ACTIVITY:
Work through the listing below and state how many of its lines hold the word "with". Give no other output.

[DATASET EXTRACT Boundary: Start]

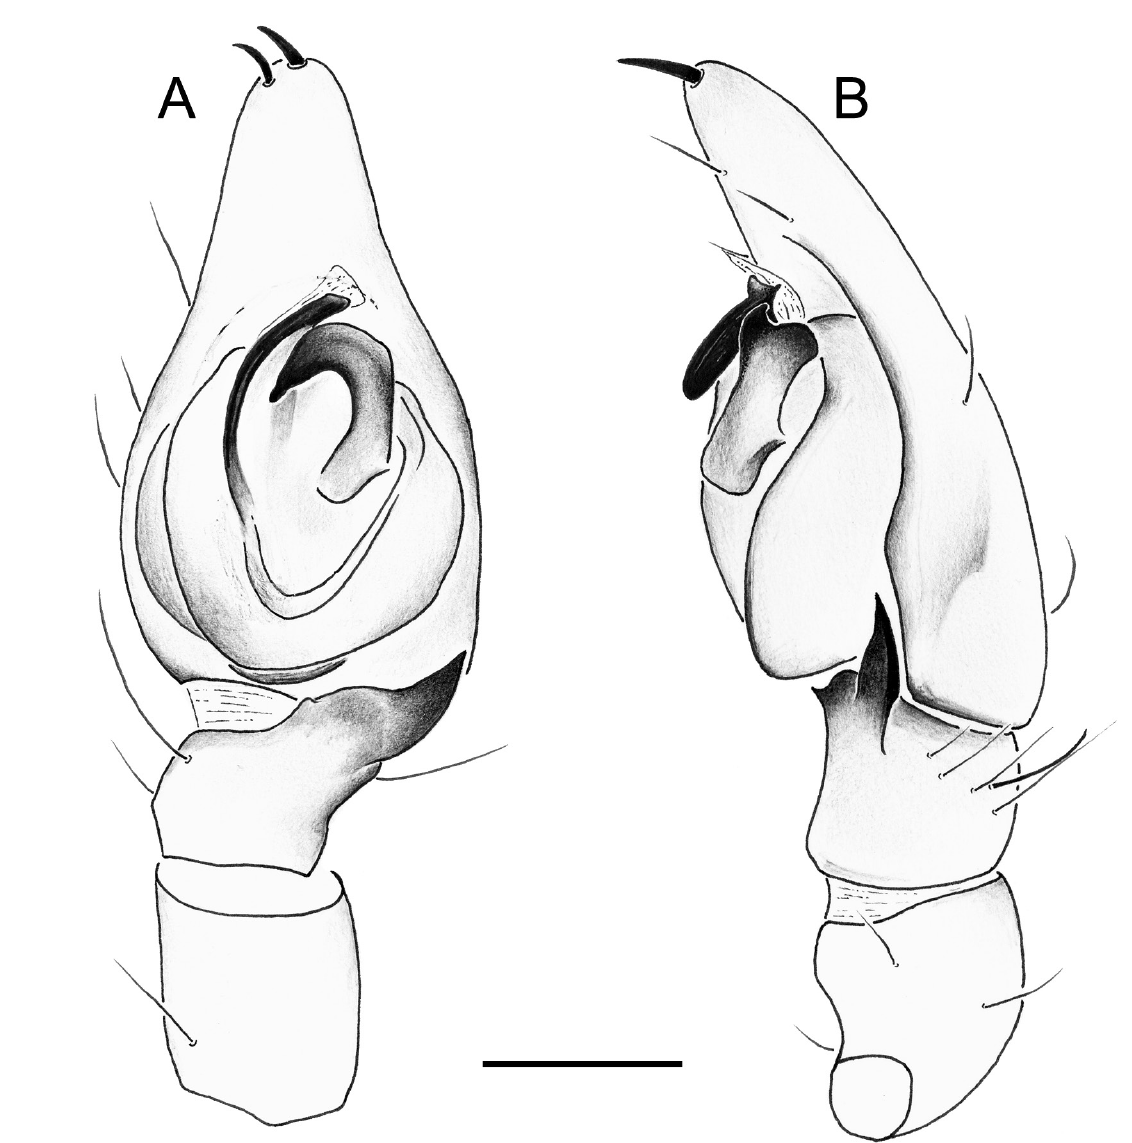
Fig. 11. Acanthinozodium quercicola sp. nov., holotype ♂, palp. A . Ventral view. B . Retrolateral view. Scale bar = 0.2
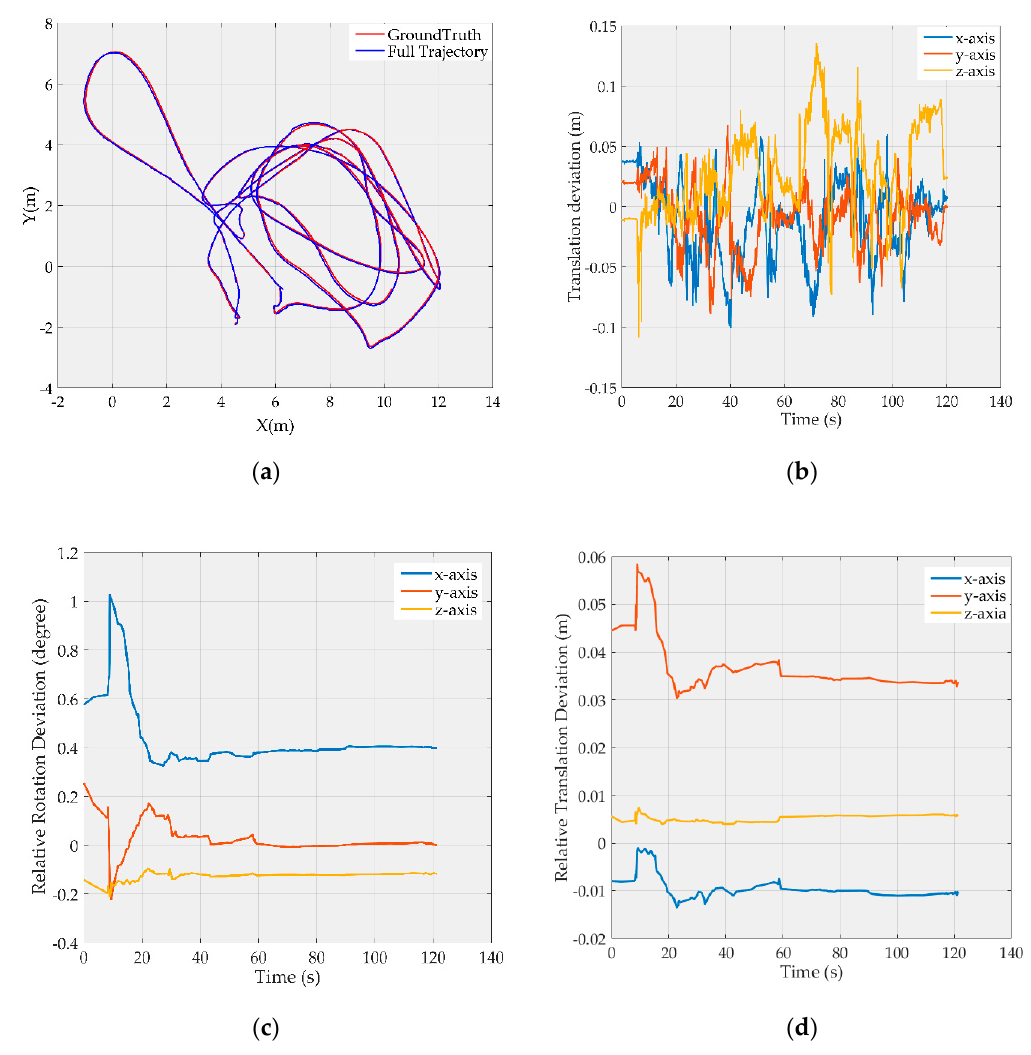
Figure 2. Results for the MH_03_medium image sequence after visual-inertial initialization: ( a ) Full trajectory after visual-inertial initialization; ( b ) Translation deviation with respect to the ground truth; ( c ) Rotation deviation of camera-to-IMU transformation; ( d ) Translation deviation of camera-to-IMU transformation.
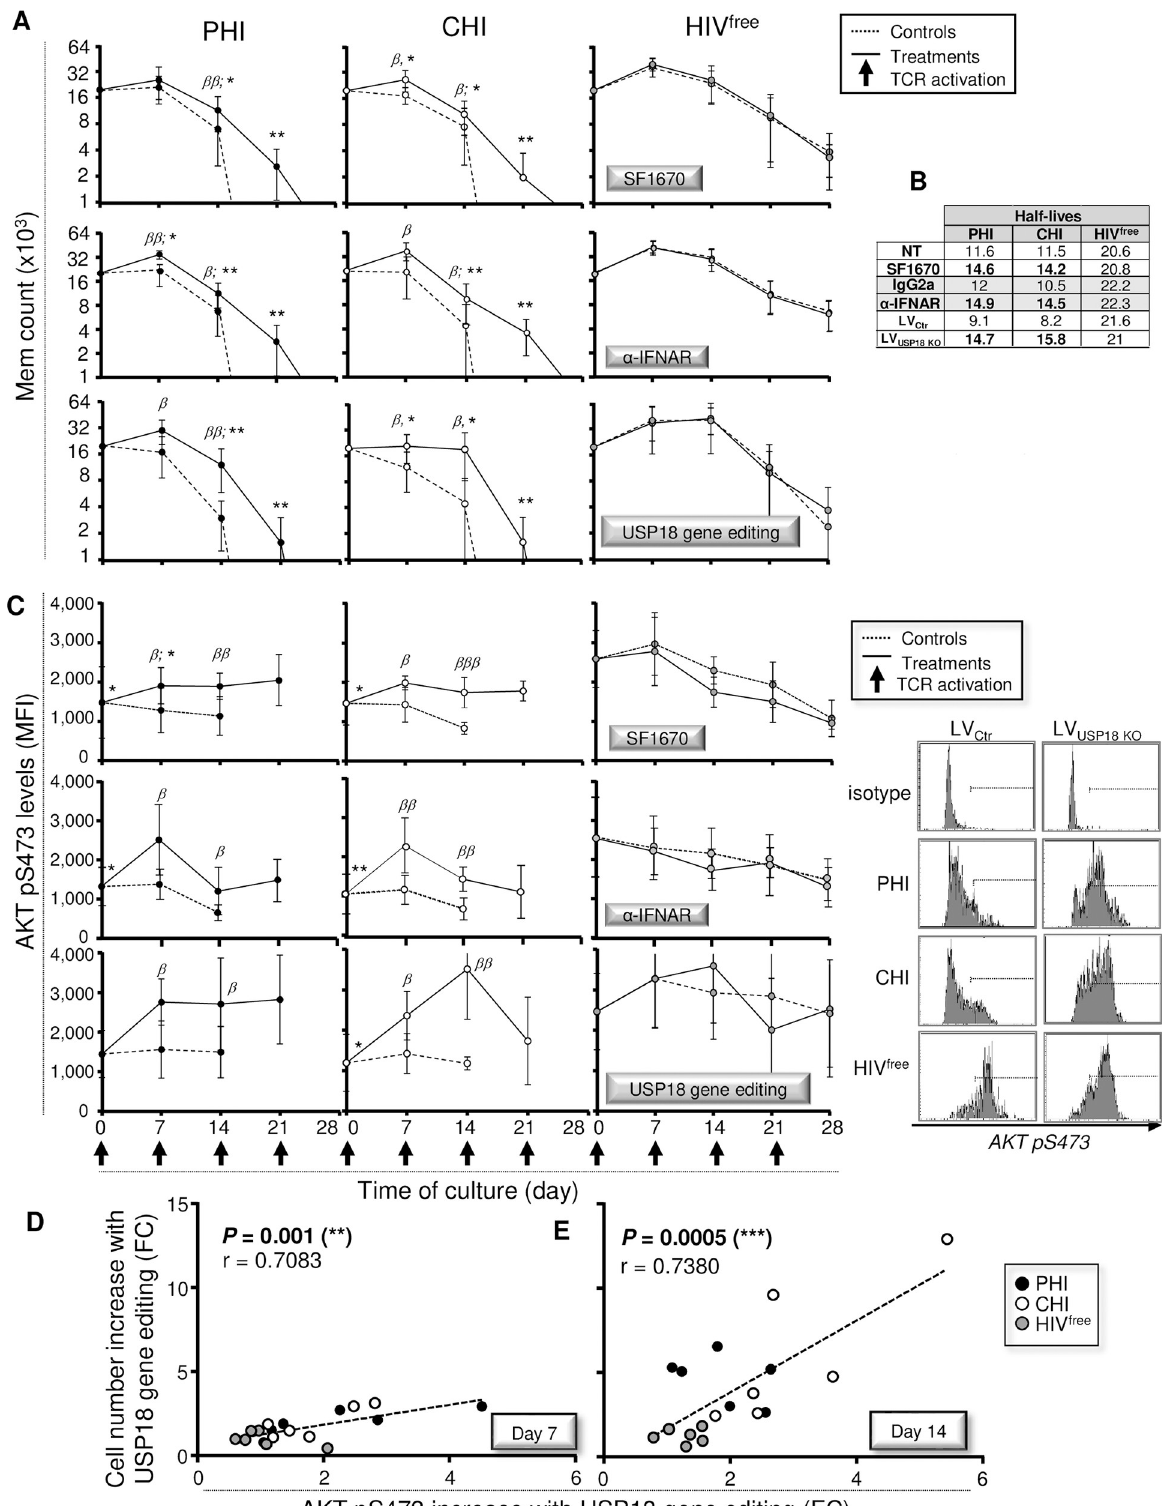
Fig 5. Targeting USP18 in PHI and CHI results in improved Mem maintenance in an AKT-dependent manner. ( A ) Mem counts from PHI, CHI, and HIV free following TcR activation every 7 days for 28 days with or without SF1670 (top), α -IFNAR or its respective isotype control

[DATASET EXTRACT Boundary: End]

TASK RESULT:
2